Monday, January 30, 2023

WSJ Op-Ed: The Ninth Circuit Upholds A Wealth Tax

Wall Street Journal Op-Ed:  The Ninth Circuit Upholds a Wealth Tax, by Christopher Cox (Former Rep. (1989-2005) & SEC Chair (2005-2009)) & Hank Adler (Chapman):

The 16th Amendment authorizes the federal government only to tax income, but some members of Congress would love to tax wealth as well. That is widely understood to be unconstitutional, but a recent ruling from the Ninth U.S. Circuit Court of Appeals upholding a form of wealth tax could upend that conventional wisdom if it is allowed to stand.

The case, Moore v. U.S., involves a unique provision of the 2017 Tax Cuts and Jobs Act, which imposed a one-time retroactive tax applicable to individual U.S. shareholders of foreign corporations. Under previous law, U.S. taxpayers had to pay taxes on overseas corporate income when that income was repatriated to the U.S. in the form of dividends. The 2017 act abolished the tax on overseas income, bringing the U.S. tax system into line with those of most other developed countries. But it also created a “mandatory repatriation tax” on the corporation’s undistributed income since 1986, payable not by the corporation but its shareholders.

The result was that without selling their stock or receiving a dividend, U.S. investors were deemed to have received “income” and suddenly became liable for the new tax. ...

The ruling upends a bedrock principle of taxation, which is that to create taxable income, there must be a transaction, or “realization.” That’s what distinguishes an income tax from a tax on property or wealth. ...

Much hangs on the future of this case.
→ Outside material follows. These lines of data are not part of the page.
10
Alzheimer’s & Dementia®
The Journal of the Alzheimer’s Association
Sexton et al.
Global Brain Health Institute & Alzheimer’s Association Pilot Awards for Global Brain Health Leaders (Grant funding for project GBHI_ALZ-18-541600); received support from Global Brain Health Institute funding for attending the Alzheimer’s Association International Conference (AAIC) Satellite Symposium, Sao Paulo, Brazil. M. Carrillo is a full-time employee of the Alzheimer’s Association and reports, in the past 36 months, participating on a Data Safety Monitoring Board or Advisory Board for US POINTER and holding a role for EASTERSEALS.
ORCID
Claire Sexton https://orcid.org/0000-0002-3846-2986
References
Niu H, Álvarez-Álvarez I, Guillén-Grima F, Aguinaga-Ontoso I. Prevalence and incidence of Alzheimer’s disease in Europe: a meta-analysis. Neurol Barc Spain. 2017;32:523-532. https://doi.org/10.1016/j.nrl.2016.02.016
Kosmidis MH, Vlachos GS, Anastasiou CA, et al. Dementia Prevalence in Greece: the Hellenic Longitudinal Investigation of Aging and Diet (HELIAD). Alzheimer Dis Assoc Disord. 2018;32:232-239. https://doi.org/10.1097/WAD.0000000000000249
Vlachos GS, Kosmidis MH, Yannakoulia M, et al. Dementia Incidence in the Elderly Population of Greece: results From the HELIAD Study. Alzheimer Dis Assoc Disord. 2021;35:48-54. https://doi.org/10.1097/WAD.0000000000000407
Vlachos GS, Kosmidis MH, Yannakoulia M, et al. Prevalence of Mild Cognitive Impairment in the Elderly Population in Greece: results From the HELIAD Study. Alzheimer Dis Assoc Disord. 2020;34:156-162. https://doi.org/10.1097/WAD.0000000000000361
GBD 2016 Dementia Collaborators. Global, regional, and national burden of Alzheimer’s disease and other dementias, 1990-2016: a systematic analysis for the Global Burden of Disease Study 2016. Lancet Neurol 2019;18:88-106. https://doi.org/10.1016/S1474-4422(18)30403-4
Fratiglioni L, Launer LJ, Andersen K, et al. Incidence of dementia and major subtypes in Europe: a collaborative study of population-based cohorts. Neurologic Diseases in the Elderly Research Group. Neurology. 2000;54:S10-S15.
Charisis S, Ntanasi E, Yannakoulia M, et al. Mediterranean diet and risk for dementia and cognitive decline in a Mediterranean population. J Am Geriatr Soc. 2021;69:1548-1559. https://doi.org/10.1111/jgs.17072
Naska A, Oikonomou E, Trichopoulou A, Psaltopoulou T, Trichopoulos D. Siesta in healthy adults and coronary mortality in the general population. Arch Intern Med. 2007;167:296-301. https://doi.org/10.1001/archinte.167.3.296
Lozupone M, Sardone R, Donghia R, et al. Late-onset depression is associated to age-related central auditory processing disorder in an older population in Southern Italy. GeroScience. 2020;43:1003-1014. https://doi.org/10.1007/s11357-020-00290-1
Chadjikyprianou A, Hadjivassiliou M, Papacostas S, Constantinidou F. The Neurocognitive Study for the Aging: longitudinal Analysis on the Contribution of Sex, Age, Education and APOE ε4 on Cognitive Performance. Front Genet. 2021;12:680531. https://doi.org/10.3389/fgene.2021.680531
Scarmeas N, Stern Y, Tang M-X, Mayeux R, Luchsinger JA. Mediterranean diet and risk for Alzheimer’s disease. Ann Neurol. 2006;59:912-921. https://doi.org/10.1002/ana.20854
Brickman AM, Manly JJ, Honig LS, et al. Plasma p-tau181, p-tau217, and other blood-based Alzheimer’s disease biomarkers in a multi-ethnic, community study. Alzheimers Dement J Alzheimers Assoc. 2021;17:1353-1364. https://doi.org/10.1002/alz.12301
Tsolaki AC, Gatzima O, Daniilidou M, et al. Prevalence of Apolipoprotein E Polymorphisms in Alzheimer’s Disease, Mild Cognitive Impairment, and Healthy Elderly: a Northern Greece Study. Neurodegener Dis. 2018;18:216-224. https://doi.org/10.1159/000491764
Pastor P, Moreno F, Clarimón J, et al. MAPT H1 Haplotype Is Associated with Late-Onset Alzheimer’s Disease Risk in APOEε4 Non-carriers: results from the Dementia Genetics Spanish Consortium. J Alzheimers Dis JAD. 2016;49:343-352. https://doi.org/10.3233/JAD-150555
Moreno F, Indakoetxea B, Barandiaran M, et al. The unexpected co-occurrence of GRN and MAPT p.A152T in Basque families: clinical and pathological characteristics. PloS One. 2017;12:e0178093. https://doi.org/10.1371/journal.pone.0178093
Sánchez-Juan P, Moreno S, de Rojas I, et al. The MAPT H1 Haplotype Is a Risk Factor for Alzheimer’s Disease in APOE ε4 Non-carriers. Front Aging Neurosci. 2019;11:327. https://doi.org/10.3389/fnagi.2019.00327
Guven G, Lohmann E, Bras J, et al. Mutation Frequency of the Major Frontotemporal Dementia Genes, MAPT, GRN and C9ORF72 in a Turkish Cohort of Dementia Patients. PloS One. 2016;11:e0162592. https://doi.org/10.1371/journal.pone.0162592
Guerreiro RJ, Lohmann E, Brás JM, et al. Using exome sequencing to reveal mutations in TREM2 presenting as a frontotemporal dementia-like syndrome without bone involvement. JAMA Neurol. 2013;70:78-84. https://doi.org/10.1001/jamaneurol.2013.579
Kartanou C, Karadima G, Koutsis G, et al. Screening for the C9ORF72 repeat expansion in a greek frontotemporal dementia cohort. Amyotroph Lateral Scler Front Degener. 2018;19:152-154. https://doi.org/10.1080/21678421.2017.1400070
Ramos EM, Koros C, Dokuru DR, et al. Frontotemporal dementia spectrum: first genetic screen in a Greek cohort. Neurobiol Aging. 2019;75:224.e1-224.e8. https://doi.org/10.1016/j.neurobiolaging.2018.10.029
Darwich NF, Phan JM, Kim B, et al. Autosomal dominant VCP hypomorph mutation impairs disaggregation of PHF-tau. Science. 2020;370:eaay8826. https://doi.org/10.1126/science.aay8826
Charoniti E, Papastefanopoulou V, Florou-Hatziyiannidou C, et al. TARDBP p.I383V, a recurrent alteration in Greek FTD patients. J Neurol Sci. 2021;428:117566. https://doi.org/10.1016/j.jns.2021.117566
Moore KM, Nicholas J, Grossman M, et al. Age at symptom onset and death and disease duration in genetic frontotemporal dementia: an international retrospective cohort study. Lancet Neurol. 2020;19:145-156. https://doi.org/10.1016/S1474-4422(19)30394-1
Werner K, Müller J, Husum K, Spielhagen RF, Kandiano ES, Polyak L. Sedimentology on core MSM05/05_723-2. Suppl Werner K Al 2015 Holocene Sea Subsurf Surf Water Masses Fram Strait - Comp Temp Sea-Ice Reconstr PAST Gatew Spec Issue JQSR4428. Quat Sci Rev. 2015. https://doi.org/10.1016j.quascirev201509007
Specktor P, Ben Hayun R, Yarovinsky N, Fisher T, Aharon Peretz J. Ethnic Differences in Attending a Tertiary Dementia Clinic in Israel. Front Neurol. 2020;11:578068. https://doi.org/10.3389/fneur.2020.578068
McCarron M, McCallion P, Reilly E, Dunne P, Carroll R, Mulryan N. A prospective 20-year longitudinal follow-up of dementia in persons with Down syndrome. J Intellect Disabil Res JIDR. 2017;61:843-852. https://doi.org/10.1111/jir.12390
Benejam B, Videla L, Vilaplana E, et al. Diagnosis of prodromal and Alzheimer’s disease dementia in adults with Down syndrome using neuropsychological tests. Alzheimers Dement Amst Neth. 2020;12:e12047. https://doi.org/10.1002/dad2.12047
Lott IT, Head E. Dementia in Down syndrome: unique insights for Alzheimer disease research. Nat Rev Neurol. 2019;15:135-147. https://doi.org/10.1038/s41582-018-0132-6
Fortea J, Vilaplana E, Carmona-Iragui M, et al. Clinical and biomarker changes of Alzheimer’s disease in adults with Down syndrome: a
If Moore is allowed to stand, Congress would have a green light to tax every U.S. investor in a domestic corporation in the same way. There would be no constitutional bar to requiring that shareholders pay income tax on their proportionate share of accumulated and undistributed earnings of every corporation in which they, or even their 401(k) plan, hold stock. ...

If the justices accept the case for review, they can finally lay to rest the notion that the 16th Amendment is based on a term with “no set definition.” What if they decline? The Ninth Circuit’s dissenters answered that question: “Divorcing income from realization opens the door to new federal taxes on other types of wealth without the constitutional requirement of apportionment.”